As part of the current study, the researchers were able to elucidate and visualise the 3D molecular structure of the hormone receptor MC4R, a member of the G-protein-coupled receptor (GPCR) family. Given that the protein's tiny size is expressed in nanoscale dimensions, conventional optical methods were inadequate for the task.


"Using a state-of-the art imaging technology known as cryo-electron microscopy, we were able to visualise the receptor's three-dimensional structure at a resolution of around 0.26 nanometers" explained the study's first author, Dr Nicolas Heyder, a researcher at the Institute of Medical Physics and Biophysics. "We visualised the structures of two receptor-effector complexes, both of which contain the G-protein which is coupled to the receptor inside the cell. The differences between the two complexes are due to their being bound to two different hormones, namely setmelanotide and NDP-α-MSH. Both received their marketing authorization in the past two years, and both are stabilised by a calcium ion in the hormone binding pocket of MC4R."


In addition, the researchers found that the two receptor structures showed minor yet important differences in the way they bound both the drugs and the G-protein.


"These molecular details provide important information on why and how various ligands - i.e., messenger molecules - exert specific effects on different MC4R signalling pathways. For a pharmacological intervention, this is of major importance," added Heyder.

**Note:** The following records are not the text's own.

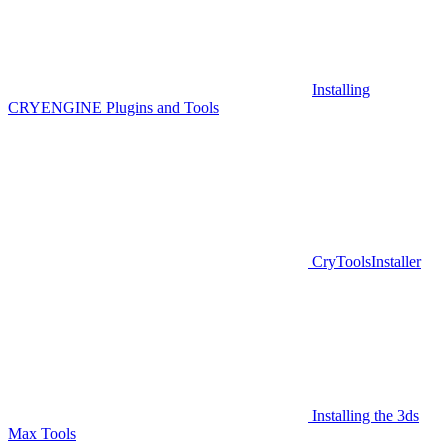
Installing
CRYENGINE Plugins and Tools
CryToolsInstaller
Installing the 3ds
Max Tools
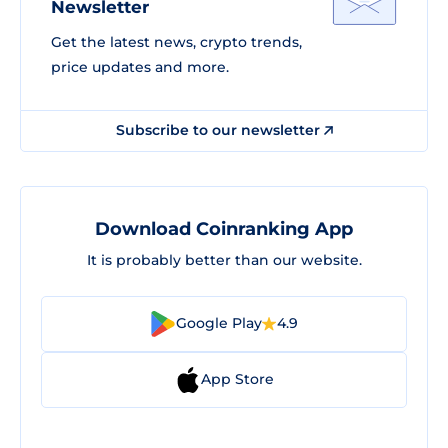
Newsletter
Get the latest news, crypto trends,
price updates and more.
Subscribe to our newsletter
Download Coinranking App
It is probably better than our website.
Google Play
4.9
App Store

This essential groundwork regarding the nature of the tiniest cell components would not have been possible without cryo-electron microscopy and many years of experience in establishing cell culture-based protein production. Both have been subject to ongoing optimisation at Charité, thanks to collaborations with world-leading laboratories and experts, including Chemistry Nobel Laureate Pro. Dr Brian Kobilka, a Stanford professor and an Einstein Visiting Fellow at the Berlin Institute of Health (BIH) at Charité.

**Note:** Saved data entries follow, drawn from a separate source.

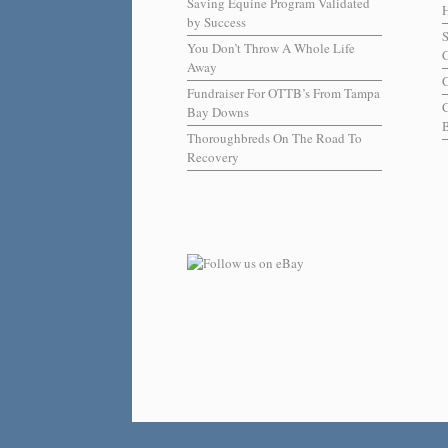
Saving Equine Program Validated
H
by Success
You Don’t Throw A Whole Life
C
Away
C
Fundraiser For OTTB’s From Tampa
Bay Downs
B
Thoroughbreds On The Road To
Recovery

In Kobilka’s study results, the researchers describe previously unknown details regarding the mechanisms underlying melanocortin 4 receptor function: how it is activated, how it is blocked, and how the interaction between a hormone and the receptor protein produces a signal inside the cell.


"We are now able to identify the smallest differences in the interactions between receptors and hormones. These could prove important for the continued refinement of new drugs which would previously have been associated with side effects," said Scheerer. "Now that the precise structure of the hormone-binding pocket is known, it can be targeted directly." This is key to the translational use of knowledge on both the endocrinological aspects (in this case hormone regulation) and structural characteristics of interacting proteins.


The research team was able to show that how a previously known receptor-deactivator - or antagonist - binds to the receptor almost identical to the receptor-activating agonist, with only one significant difference.


"This difference pinpoints the precise site that blocks the receptor, and which contains a sensitive switch that is responsible for activating the protein," concluded Scheerer.


The researchers hope that additional research to improve their understanding of the MC4R signalling system will enable them to identify potential sites for targeted interventions. As a next step, the researchers hope to understand how additional factors might be controlling the receptor at the molecular level. Some of the directly interacting factors have already been identified. Their impact, however, remains to be elucidated.